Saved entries
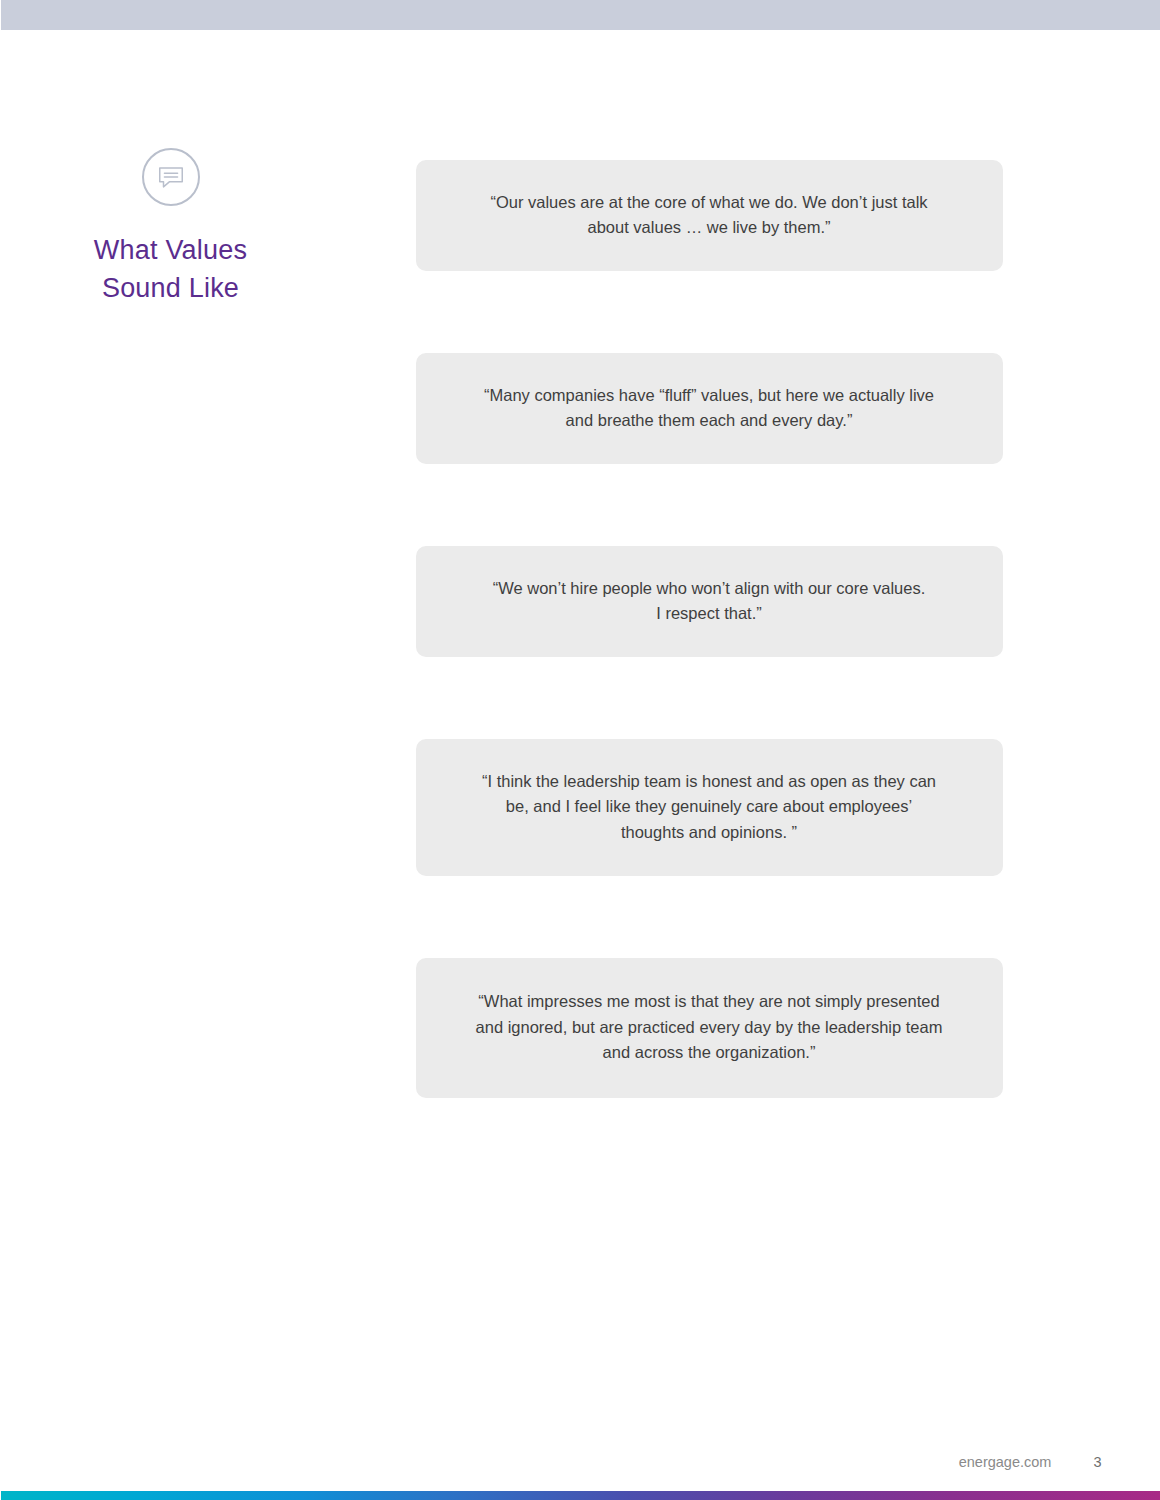What Values
Sound Like
“Our values are at the core of what we do. We don’t just talk about values … we live by them.”
“Many companies have “fluff” values, but here we actually live and breathe them each and every day.”
“We won’t hire people who won’t align with our core values.
I respect that.”
“I think the leadership team is honest and as open as they can be, and I feel like they genuinely care about employees’ thoughts and opinions. ”
“What impresses me most is that they are not simply presented and ignored, but are practiced every day by the leadership team and across the organization.”
energage.com 3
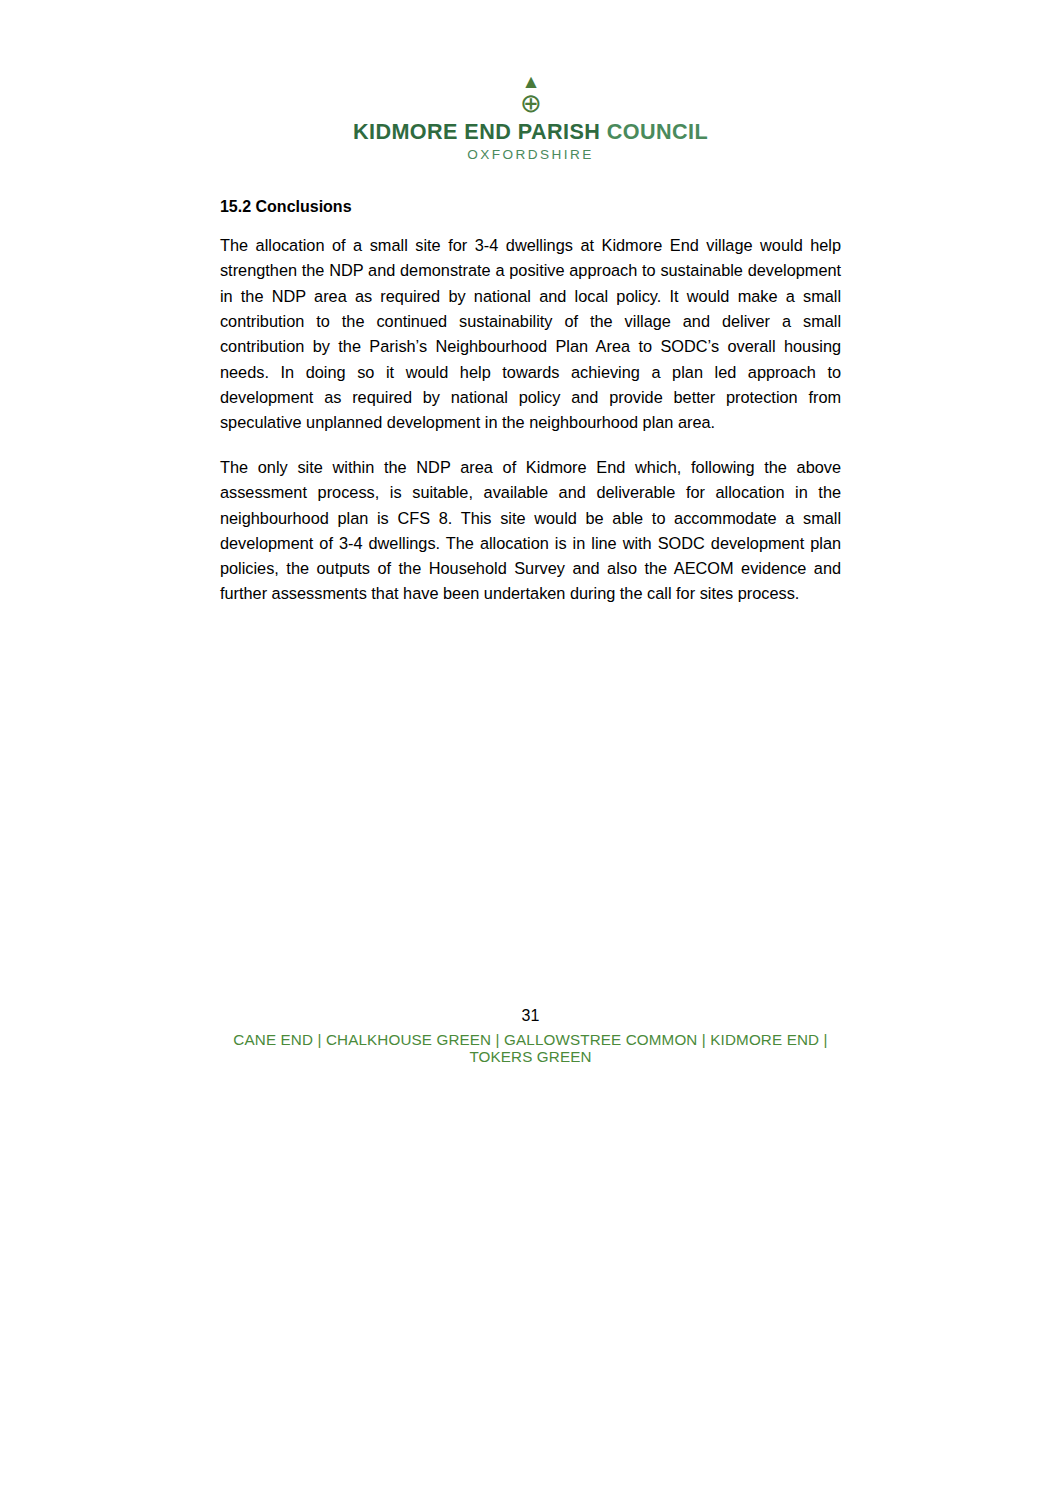▲ ⊕
KIDMORE END PARISH COUNCIL
OXFORDSHIRE
15.2 Conclusions
The allocation of a small site for 3-4 dwellings at Kidmore End village would help strengthen the NDP and demonstrate a positive approach to sustainable development in the NDP area as required by national and local policy. It would make a small contribution to the continued sustainability of the village and deliver a small contribution by the Parish’s Neighbourhood Plan Area to SODC’s overall housing needs. In doing so it would help towards achieving a plan led approach to development as required by national policy and provide better protection from speculative unplanned development in the neighbourhood plan area.
The only site within the NDP area of Kidmore End which, following the above assessment process, is suitable, available and deliverable for allocation in the neighbourhood plan is CFS 8. This site would be able to accommodate a small development of 3-4 dwellings. The allocation is in line with SODC development plan policies, the outputs of the Household Survey and also the AECOM evidence and further assessments that have been undertaken during the call for sites process.
31
CANE END | CHALKHOUSE GREEN | GALLOWSTREE COMMON | KIDMORE END | TOKERS GREEN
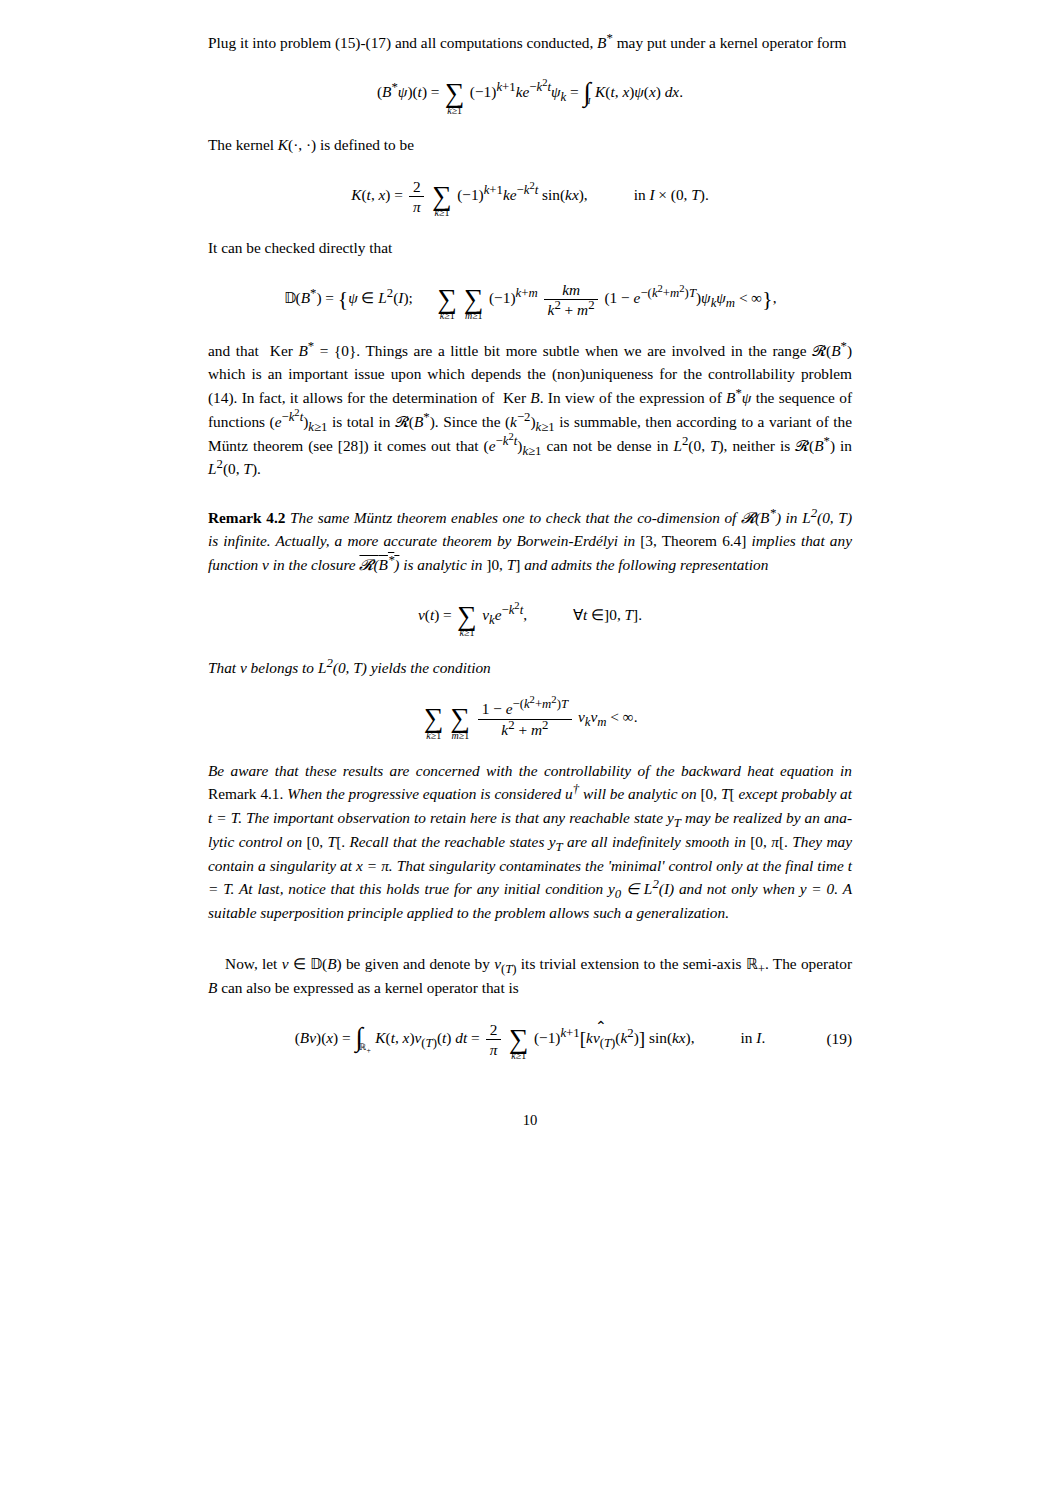Plug it into problem (15)-(17) and all computations conducted, B* may put under a kernel operator form
(B*ψ)(t) = ∑k≥1 (−1)k+1ke−k2tψk = ∫I K(t, x)ψ(x) dx.
The kernel K(·, ·) is defined to be
K(t, x) = 2 π ∑k≥1 (−1)k+1ke−k2t sin(kx), in I × (0, T).
It can be checked directly that
𝔻(B*) = {ψ ∈ L2(I); ∑k≥1 ∑m≥1 (−1)k+m km k2 + m2 (1 − e−(k2+m2)T)ψkψm < ∞},
and that Ker B* = {0}. Things are a little bit more subtle when we are involved in the range 𝓡(B*) which is an important issue upon which depends the (non)uniqueness for the controllability problem (14). In fact, it allows for the determination of Ker B. In view of the expression of B*ψ the sequence of functions (e−k2t)k≥1 is total in 𝓡(B*). Since the (k−2)k≥1 is summable, then according to a variant of the Müntz theorem (see [28]) it comes out that (e−k2t)k≥1 can not be dense in L2(0, T), neither is 𝓡(B*) in L2(0, T).
Remark 4.2 The same Müntz theorem enables one to check that the co-dimension of 𝓡(B*) in L2(0, T) is infinite. Actually, a more accurate theorem by Borwein-Erdélyi in [3, Theorem 6.4] implies that any function v in the closure 𝓡(B*) is analytic in ]0, T] and admits the following representation
v(t) = ∑k≥1 vke−k2t, ∀t ∈]0, T].
That v belongs to L2(0, T) yields the condition
∑k≥1 ∑m≥1 1 − e−(k2+m2)T k2 + m2 vkvm < ∞.
Be aware that these results are concerned with the controllability of the backward heat equation in Remark 4.1. When the progressive equation is considered u† will be analytic on [0, T[ except probably at t = T. The important observation to retain here is that any reachable state yT may be realized by an analytic control on [0, T[. Recall that the reachable states yT are all indefinitely smooth in [0, π[. They may contain a singularity at x = π. That singularity contaminates the 'minimal' control only at the final time t = T. At last, notice that this holds true for any initial condition y0 ∈ L2(I) and not only when y = 0. A suitable superposition principle applied to the problem allows such a generalization.
Now, let v ∈ 𝔻(B) be given and denote by v(T) its trivial extension to the semi-axis ℝ+. The operator B can also be expressed as a kernel operator that is
(Bv)(x) = ∫ℝ+ K(t, x)v(T)(t) dt = 2 π ∑k≥1 (−1)k+1[⌃kv(T)(k2)] sin(kx), in I. (19)
10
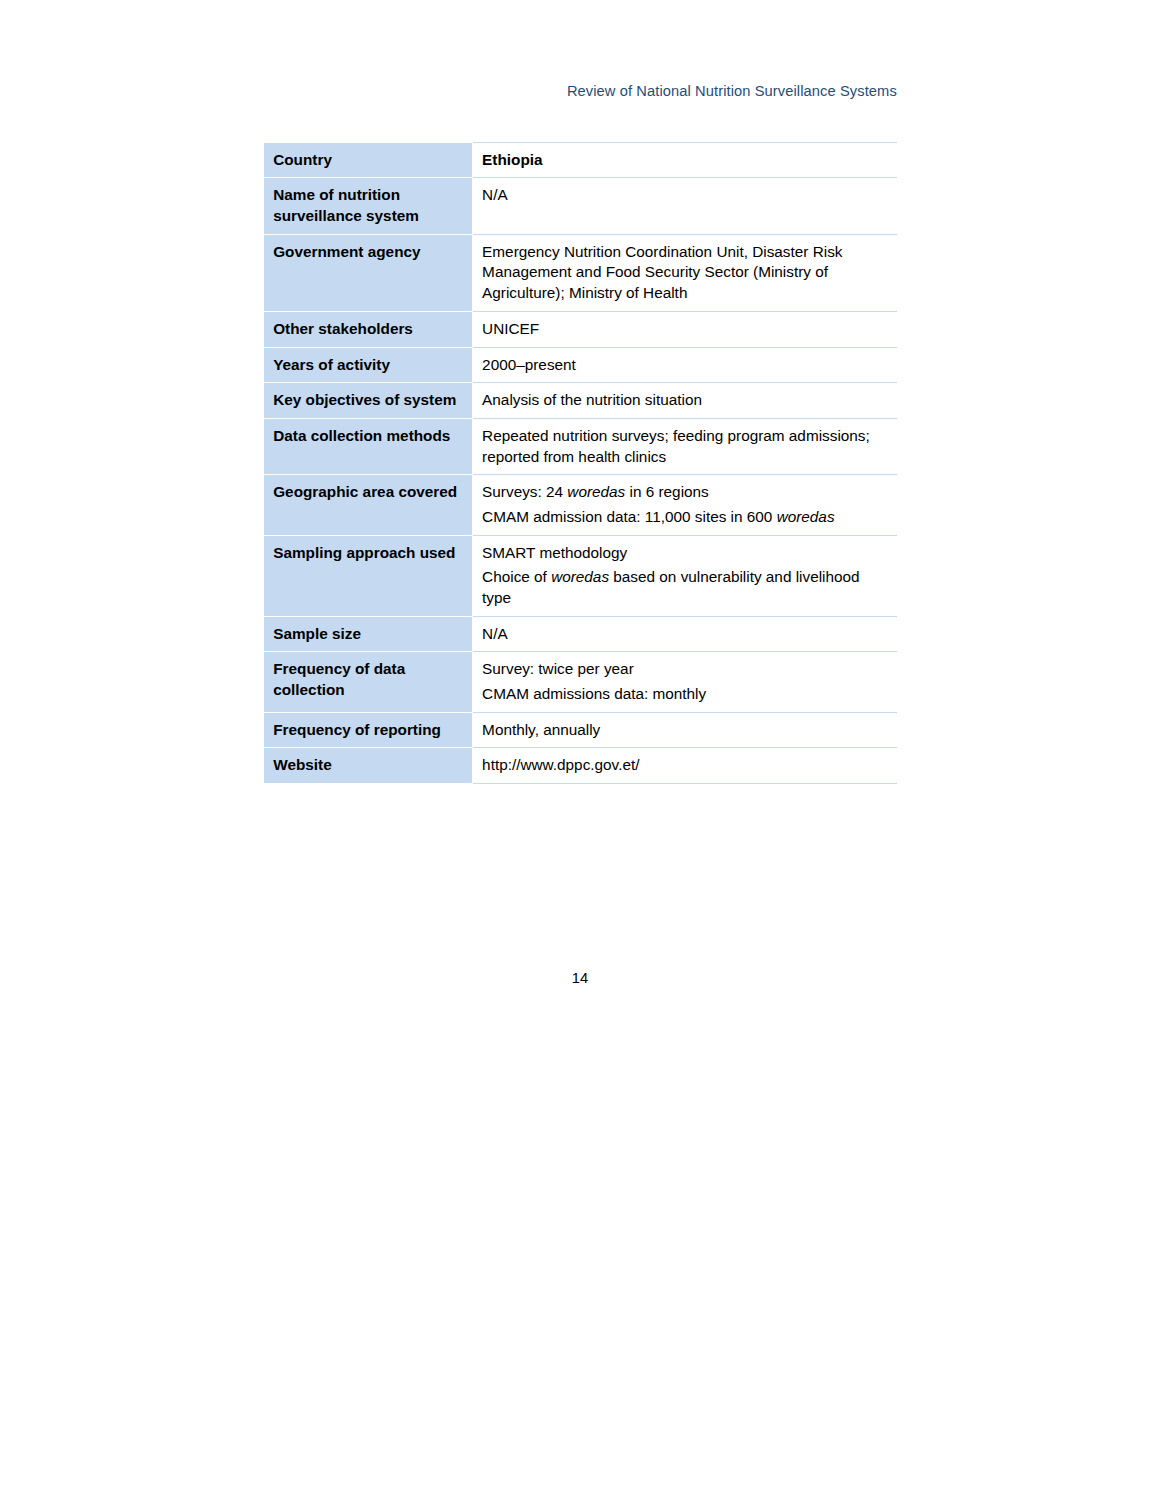Review of National Nutrition Surveillance Systems
| Country | Ethiopia |
| Name of nutrition surveillance system | N/A |
| Government agency | Emergency Nutrition Coordination Unit, Disaster Risk Management and Food Security Sector (Ministry of Agriculture); Ministry of Health |
| Other stakeholders | UNICEF |
| Years of activity | 2000–present |
| Key objectives of system | Analysis of the nutrition situation |
| Data collection methods | Repeated nutrition surveys; feeding program admissions; reported from health clinics |
| Geographic area covered | Surveys: 24 woredas in 6 regions CMAM admission data: 11,000 sites in 600 woredas |
| Sampling approach used | SMART methodology Choice of woredas based on vulnerability and livelihood type |
| Sample size | N/A |
| Frequency of data collection | Survey: twice per year CMAM admissions data: monthly |
| Frequency of reporting | Monthly, annually |
| Website | http://www.dppc.gov.et/ |
14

| Task description |
Copy each line above that contains the word "collection".

| Result |
| Data collection methods | Repeated nutrition surveys; feeding program admissions; reported from health clinics |
| Frequency of data collection | Survey: twice per year CMAM admissions data: monthly |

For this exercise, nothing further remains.